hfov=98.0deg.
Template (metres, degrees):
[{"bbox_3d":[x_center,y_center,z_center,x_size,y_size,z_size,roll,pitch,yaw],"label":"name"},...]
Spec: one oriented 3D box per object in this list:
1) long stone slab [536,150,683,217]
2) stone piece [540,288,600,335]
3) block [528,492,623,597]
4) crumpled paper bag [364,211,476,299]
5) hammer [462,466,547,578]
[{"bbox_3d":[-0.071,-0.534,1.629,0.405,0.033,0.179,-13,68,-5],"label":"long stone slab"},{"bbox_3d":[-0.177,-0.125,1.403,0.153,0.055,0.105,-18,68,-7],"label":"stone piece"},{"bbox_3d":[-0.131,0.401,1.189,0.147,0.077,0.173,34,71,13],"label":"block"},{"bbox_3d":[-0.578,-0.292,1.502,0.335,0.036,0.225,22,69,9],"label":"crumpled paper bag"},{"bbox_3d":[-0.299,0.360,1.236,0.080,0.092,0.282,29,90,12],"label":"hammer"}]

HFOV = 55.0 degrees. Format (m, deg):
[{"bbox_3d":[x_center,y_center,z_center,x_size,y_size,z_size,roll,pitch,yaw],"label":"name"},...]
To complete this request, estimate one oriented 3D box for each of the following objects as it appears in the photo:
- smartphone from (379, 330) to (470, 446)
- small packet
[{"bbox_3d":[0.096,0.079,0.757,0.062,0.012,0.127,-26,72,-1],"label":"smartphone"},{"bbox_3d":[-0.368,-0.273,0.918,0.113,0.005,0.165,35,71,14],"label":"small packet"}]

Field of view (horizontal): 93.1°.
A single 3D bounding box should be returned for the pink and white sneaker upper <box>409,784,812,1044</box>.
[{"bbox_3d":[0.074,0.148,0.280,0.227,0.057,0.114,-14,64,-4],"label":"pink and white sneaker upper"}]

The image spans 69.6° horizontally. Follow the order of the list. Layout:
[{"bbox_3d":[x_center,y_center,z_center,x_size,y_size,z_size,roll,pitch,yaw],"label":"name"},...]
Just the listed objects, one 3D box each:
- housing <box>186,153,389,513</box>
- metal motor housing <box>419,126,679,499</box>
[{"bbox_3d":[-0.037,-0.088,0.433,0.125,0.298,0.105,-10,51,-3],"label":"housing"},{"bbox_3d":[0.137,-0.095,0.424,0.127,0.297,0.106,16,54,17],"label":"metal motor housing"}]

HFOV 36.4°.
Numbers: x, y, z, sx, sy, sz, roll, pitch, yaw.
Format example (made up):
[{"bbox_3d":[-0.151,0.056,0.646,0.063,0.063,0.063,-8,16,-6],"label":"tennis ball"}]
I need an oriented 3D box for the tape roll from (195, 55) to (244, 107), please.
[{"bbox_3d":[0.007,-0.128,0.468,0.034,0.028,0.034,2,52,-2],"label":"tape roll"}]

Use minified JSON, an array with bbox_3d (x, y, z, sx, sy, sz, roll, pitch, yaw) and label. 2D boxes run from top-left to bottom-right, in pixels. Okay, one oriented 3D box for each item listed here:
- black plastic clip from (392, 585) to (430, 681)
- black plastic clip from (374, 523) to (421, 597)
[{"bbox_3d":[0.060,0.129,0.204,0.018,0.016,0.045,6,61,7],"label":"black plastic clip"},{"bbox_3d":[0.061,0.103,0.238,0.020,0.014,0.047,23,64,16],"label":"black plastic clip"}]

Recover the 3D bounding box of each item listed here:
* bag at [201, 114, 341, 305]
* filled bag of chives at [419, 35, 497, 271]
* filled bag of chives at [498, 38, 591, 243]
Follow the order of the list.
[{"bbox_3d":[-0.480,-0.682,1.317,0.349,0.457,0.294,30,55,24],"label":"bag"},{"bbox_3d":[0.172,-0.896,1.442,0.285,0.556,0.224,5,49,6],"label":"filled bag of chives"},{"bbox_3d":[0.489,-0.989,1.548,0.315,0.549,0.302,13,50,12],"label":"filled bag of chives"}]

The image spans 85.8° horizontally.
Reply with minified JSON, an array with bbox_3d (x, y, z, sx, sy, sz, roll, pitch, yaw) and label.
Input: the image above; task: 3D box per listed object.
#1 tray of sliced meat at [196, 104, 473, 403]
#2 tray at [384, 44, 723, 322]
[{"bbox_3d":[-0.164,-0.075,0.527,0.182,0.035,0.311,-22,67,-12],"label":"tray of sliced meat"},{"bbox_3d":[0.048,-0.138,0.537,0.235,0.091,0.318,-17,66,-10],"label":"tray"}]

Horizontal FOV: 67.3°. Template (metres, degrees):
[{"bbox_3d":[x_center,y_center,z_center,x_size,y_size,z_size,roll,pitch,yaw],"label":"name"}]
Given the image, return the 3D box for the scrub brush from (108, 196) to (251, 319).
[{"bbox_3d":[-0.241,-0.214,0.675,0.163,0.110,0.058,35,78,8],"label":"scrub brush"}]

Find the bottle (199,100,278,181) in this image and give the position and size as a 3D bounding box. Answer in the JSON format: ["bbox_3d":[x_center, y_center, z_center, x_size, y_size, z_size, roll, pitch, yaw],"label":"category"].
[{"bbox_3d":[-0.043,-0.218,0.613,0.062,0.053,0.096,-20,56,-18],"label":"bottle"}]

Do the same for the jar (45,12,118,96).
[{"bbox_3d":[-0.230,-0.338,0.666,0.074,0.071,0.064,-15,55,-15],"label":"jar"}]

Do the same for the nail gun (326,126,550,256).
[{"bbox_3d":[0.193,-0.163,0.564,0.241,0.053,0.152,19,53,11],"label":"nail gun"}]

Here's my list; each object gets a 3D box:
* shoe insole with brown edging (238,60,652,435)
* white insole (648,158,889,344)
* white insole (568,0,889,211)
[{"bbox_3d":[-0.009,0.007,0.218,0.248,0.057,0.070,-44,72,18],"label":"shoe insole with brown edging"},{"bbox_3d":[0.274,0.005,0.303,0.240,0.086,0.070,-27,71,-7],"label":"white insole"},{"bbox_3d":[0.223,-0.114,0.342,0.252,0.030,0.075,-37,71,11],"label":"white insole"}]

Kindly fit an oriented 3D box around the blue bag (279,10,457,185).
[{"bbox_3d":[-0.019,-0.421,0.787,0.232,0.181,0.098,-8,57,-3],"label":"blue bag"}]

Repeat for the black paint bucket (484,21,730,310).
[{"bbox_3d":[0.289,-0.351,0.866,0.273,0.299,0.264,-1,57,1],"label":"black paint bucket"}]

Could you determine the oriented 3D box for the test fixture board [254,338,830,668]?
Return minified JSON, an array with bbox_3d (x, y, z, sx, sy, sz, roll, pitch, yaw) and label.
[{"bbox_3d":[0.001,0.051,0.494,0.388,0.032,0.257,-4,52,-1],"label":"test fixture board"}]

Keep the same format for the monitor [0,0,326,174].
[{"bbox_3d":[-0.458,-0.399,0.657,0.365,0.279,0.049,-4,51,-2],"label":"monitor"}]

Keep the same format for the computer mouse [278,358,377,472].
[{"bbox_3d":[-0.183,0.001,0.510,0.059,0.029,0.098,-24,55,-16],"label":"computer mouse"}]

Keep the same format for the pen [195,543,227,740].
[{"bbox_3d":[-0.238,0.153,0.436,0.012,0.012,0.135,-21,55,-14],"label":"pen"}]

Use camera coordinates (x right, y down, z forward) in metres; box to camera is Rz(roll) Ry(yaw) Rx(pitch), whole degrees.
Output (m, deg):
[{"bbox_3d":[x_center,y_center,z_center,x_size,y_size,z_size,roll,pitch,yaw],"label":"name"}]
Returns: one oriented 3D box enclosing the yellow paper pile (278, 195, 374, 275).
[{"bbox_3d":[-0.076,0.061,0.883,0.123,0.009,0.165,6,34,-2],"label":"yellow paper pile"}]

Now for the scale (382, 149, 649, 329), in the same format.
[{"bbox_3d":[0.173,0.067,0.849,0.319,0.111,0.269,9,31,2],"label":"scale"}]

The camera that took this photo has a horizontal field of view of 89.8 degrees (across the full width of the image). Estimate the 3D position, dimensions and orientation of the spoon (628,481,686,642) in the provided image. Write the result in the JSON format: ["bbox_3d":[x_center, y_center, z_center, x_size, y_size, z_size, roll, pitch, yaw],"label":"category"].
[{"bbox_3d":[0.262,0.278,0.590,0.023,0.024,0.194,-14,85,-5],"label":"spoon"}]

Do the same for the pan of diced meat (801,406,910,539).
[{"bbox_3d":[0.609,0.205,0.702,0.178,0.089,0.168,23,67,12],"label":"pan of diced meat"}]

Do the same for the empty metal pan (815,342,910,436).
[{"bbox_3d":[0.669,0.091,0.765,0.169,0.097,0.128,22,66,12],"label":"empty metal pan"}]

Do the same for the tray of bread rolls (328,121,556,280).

### TASK OBJECTIVE
After locating the line holding "- smartphone from (379, 330) to (470, 446)" above, output exactly that line and every line after it through the line holding "The image spans 69.6°". Include nothing else.

### FINAL ANSWER
- smartphone from (379, 330) to (470, 446)
- small packet
[{"bbox_3d":[0.096,0.079,0.757,0.062,0.012,0.127,-26,72,-1],"label":"smartphone"},{"bbox_3d":[-0.368,-0.273,0.918,0.113,0.005,0.165,35,71,14],"label":"small packet"}]

Field of view (horizontal): 93.1°.
A single 3D bounding box should be returned for the pink and white sneaker upper <box>409,784,812,1044</box>.
[{"bbox_3d":[0.074,0.148,0.280,0.227,0.057,0.114,-14,64,-4],"label":"pink and white sneaker upper"}]

The image spans 69.6° horizontally. Follow the order of the list. Layout:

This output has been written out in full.